Usually Les finds himself putting in 12-hour shifts. The rigours also require one to be in good shape and help you value real social ties. If you have to work six days a week, you would need to have someone who is mature enough to understand the environment you are in.

“You’ll need someone who is as busy as or even busier than you are. For me fitness was one of the things I had to turn to. If you’re not equipped to walk, run and stand while carrying loads, it’s going to be difficult for you,” says Chef Les.

Les has also worked on a cruise ship, Celebrity Cruises under Royal Caribbean Company, for a year. This was one of the toughest jobs. The limitation on space means that one is on shift almost for the entirety of the time, save for when the ship docks at different country.

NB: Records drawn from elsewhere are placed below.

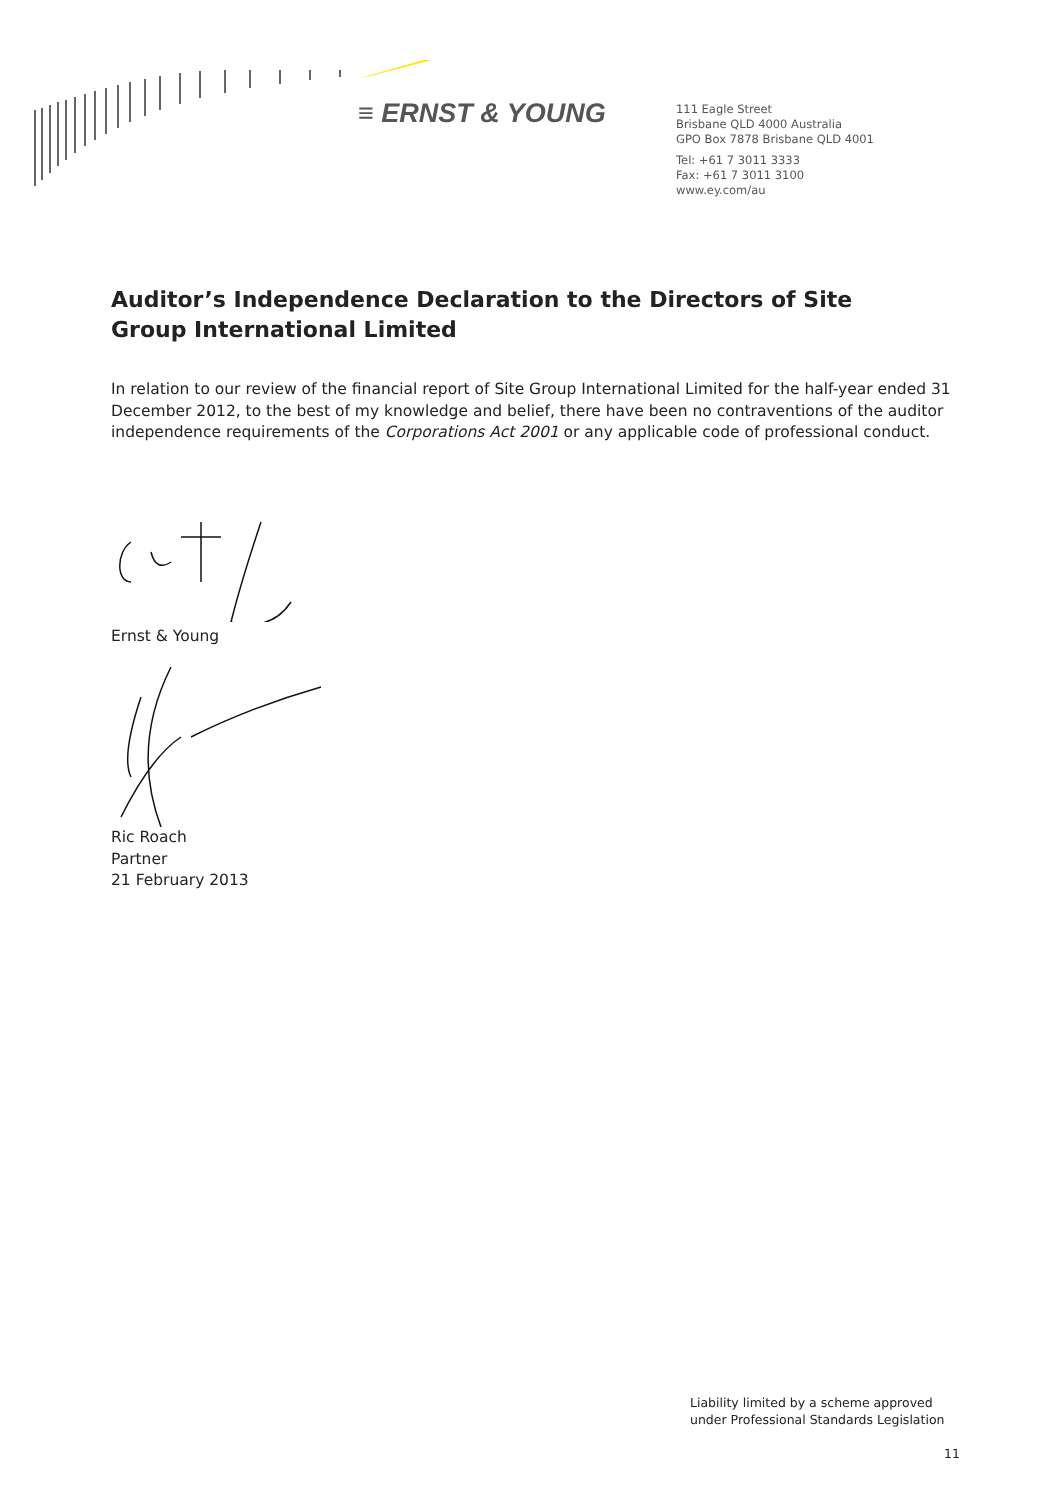≡ ERNST & YOUNG
111 Eagle Street
Brisbane QLD 4000 Australia
GPO Box 7878 Brisbane QLD 4001
Tel: +61 7 3011 3333
Fax: +61 7 3011 3100
www.ey.com/au
Auditor’s Independence Declaration to the Directors of Site Group International Limited
In relation to our review of the financial report of Site Group International Limited for the half-year ended 31 December 2012, to the best of my knowledge and belief, there have been no contraventions of the auditor independence requirements of the Corporations Act 2001 or any applicable code of professional conduct.
Ernst & Young
Ric Roach
Partner
21 February 2013
Liability limited by a scheme approved
under Professional Standards Legislation
11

Being in the middle of nowhere and sometimes facing harsh elements, gave him more connection with his spirituality. He encountered a lot of dishes he had never made before, but how fast you see and replicate preparations of meals is what defines a good chef. This experience was exactly why Chef Les joined the industry.

Then in 2015, he joined Nyama Mama. He quit the job 5 months ago to pursue his own ventures. Aiming to be Africa’s Gordon Ramsey, Chef Les is currently freelancing to promote Kenyan food culture through different productions and creating online content, working with various brands like Hop House.

He is also creating food experiences by hosting dinners and cooking privately for individuals as well as being a guest chef at different establishments. Two weeks ago, he was a guest chef at a spot in Kampala, Uganda and will be moving there at the end of the month. He’s also a consultant for kitchen design, layout and equipment acquisitions for restaurants.

Chef Lesiamon Sempele

Chef Lesiamon Sempele (right) when he was executive chef at Nyama Mama Restaurant in Westlands, Nairobi.

Photo credit: Diana Ngila | Nation Media Group

Chef Les remembers Chef Zachary, the executive sous chef at Fairmont who later became his boss at Nyama Mama, Luca Molteni, the executive chef at The Tribe, John Murray and Stefan, who had a very big impact on his growth.

One of the biggest and most defining moments of his life was when he cooked for the late Anthony Bourdain and they had a sit-down conversing on life and the industry. He’s cooked and met other celebrities and high profile people like Chronixx, W Kamau Bell, 2 Chianz, Neyo, US politician John Kerry, and Air force pilots who were part of Obama’s delegation in 2015.

“Serving the who-is-who and seeing how successful they are and operate, makes you want to be better and get to where they are. The entry level pay, like in any other industry, is horrible but your experience will get you to where you need to be. Once you get to a hotel that performs well, service charge and tips can double or triple your basic salary,” sums Les, hoping to one day be part of the creators of an African culinary curriculum with our own industry standards.